### JOB
Turn every line of the listing below into a JSON list of strings, one string per line, and leave out any blank lines.

MATERIAL FOR THIS TASK: Begin

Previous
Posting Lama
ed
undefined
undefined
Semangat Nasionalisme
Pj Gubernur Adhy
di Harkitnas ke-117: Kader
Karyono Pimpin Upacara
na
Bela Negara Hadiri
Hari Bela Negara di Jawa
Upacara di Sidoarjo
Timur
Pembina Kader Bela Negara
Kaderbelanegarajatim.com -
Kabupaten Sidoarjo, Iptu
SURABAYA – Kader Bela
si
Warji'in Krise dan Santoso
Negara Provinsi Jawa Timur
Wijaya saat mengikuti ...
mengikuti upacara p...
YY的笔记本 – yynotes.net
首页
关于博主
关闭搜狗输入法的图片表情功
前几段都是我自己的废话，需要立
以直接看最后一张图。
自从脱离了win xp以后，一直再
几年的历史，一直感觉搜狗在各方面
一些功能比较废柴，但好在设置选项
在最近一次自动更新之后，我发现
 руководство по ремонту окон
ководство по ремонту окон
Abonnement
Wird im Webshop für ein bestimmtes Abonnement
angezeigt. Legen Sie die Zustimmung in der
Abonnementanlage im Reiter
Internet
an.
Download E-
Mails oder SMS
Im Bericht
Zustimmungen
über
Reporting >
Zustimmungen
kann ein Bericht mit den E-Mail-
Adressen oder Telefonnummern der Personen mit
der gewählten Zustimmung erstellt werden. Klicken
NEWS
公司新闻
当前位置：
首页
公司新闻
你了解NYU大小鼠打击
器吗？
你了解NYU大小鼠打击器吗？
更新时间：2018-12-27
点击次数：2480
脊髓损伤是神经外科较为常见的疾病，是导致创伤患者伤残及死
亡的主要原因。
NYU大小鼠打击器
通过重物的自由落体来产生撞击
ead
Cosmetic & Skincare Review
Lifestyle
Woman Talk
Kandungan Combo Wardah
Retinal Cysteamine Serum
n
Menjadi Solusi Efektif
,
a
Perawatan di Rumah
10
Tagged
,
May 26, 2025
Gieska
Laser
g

MATERIAL FOR THIS TASK: End

### EXERCISE RESULT
[
  "Previous",
  "Posting Lama",
  "ed",
  "undefined",
  "undefined",
  "Semangat Nasionalisme",
  "Pj Gubernur Adhy",
  "di Harkitnas ke-117: Kader",
  "Karyono Pimpin Upacara",
  "na",
  "Bela Negara Hadiri",
  "Hari Bela Negara di Jawa",
  "Upacara di Sidoarjo",
  "Timur",
  "Pembina Kader Bela Negara",
  "Kaderbelanegarajatim.com -",
  "Kabupaten Sidoarjo, Iptu",
  "SURABAYA – Kader Bela",
  "si",
  "Warji'in Krise dan Santoso",
  "Negara Provinsi Jawa Timur",
  "Wijaya saat mengikuti ...",
  "mengikuti upacara p...",
  "YY的笔记本 – yynotes.net",
  "首页",
  "关于博主",
  "关闭搜狗输入法的图片表情功",
  "前几段都是我自己的废话，需要立",
  "以直接看最后一张图。",
  "自从脱离了win xp以后，一直再",
  "几年的历史，一直感觉搜狗在各方面",
  "一些功能比较废柴，但好在设置选项",
  "在最近一次自动更新之后，我发现",
  " руководство по ремонту окон",
  "ководство по ремонту окон",
  "Abonnement",
  "Wird im Webshop für ein bestimmtes Abonnement",
  "angezeigt. Legen Sie die Zustimmung in der",
  "Abonnementanlage im Reiter",
  "Internet",
  "an.",
  "Download E-",
  "Mails oder SMS",
  "Im Bericht",
  "Zustimmungen",
  "über",
  "Reporting >",
  "Zustimmungen",
  "kann ein Bericht mit den E-Mail-",
  "Adressen oder Telefonnummern der Personen mit",
  "der gewählten Zustimmung erstellt werden. Klicken",
  "NEWS",
  "公司新闻",
  "当前位置：",
  "首页",
  "公司新闻",
  "你了解NYU大小鼠打击",
  "器吗？",
  "你了解NYU大小鼠打击器吗？",
  "更新时间：2018-12-27",
  "点击次数：2480",
  "脊髓损伤是神经外科较为常见的疾病，是导致创伤患者伤残及死",
  "亡的主要原因。",
  "NYU大小鼠打击器",
  "通过重物的自由落体来产生撞击",
  "ead",
  "Cosmetic & Skincare Review",
  "Lifestyle",
  "Woman Talk",
  "Kandungan Combo Wardah",
  "Retinal Cysteamine Serum",
  "n",
  "Menjadi Solusi Efektif",
  ",",
  "a",
  "Perawatan di Rumah",
  "10",
  "Tagged",
  ",",
  "May 26, 2025",
  "Gieska",
  "Laser",
  "g"
]